_Task prompt_
Reproduce the text lines of every row below word for word, leaving out the pictures.

Start of Provided data

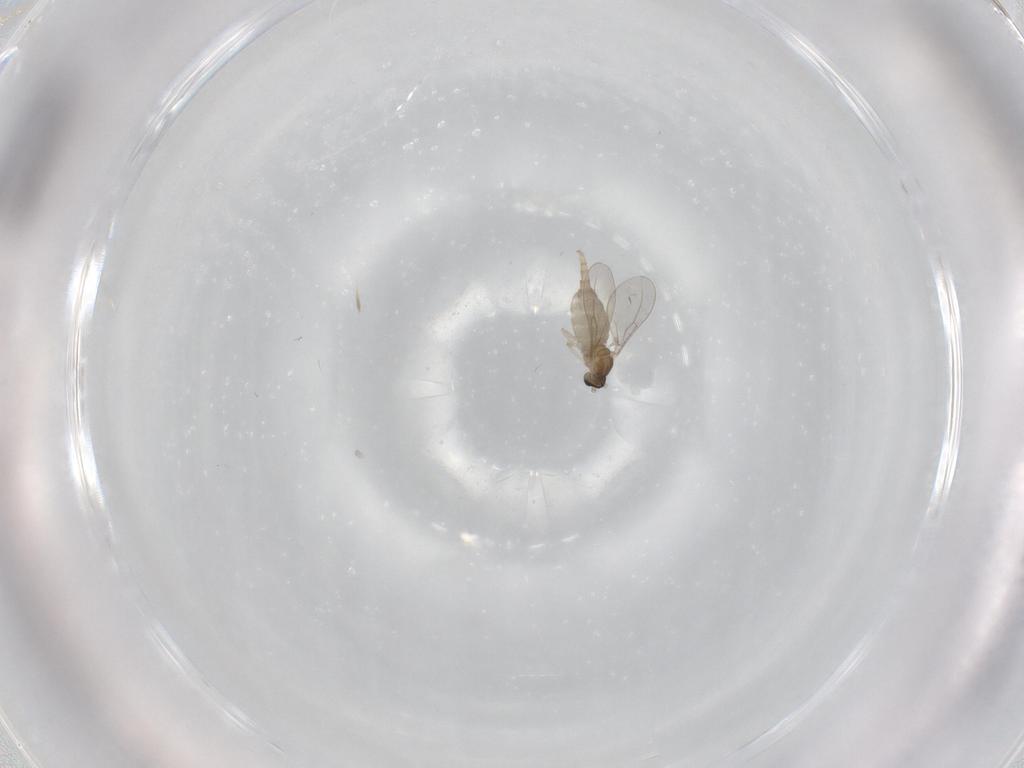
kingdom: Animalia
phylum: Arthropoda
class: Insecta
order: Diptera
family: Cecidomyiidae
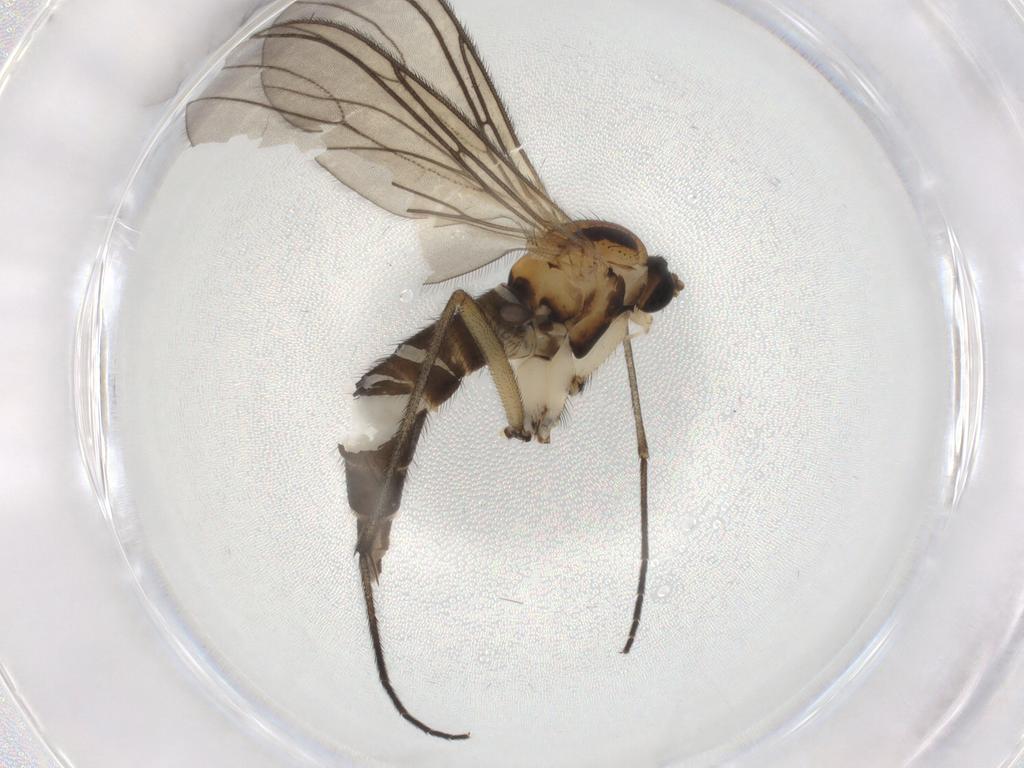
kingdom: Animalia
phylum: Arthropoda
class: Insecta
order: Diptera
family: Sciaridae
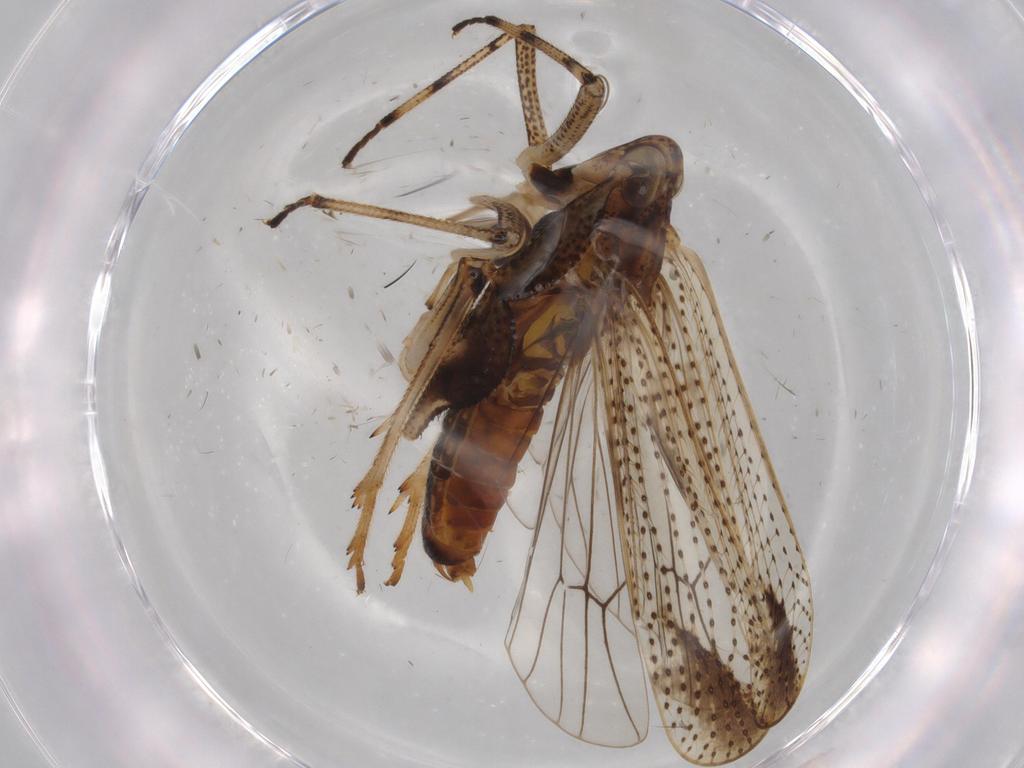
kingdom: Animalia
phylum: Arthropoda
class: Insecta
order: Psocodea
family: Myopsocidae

End of Provided data

_Task response_
kingdom: Animalia
phylum: Arthropoda
class: Insecta
order: Diptera
family: Cecidomyiidae
kingdom: Animalia
phylum: Arthropoda
class: Insecta
order: Diptera
family: Sciaridae
kingdom: Animalia
phylum: Arthropoda
class: Insecta
order: Psocodea
family: Myopsocidae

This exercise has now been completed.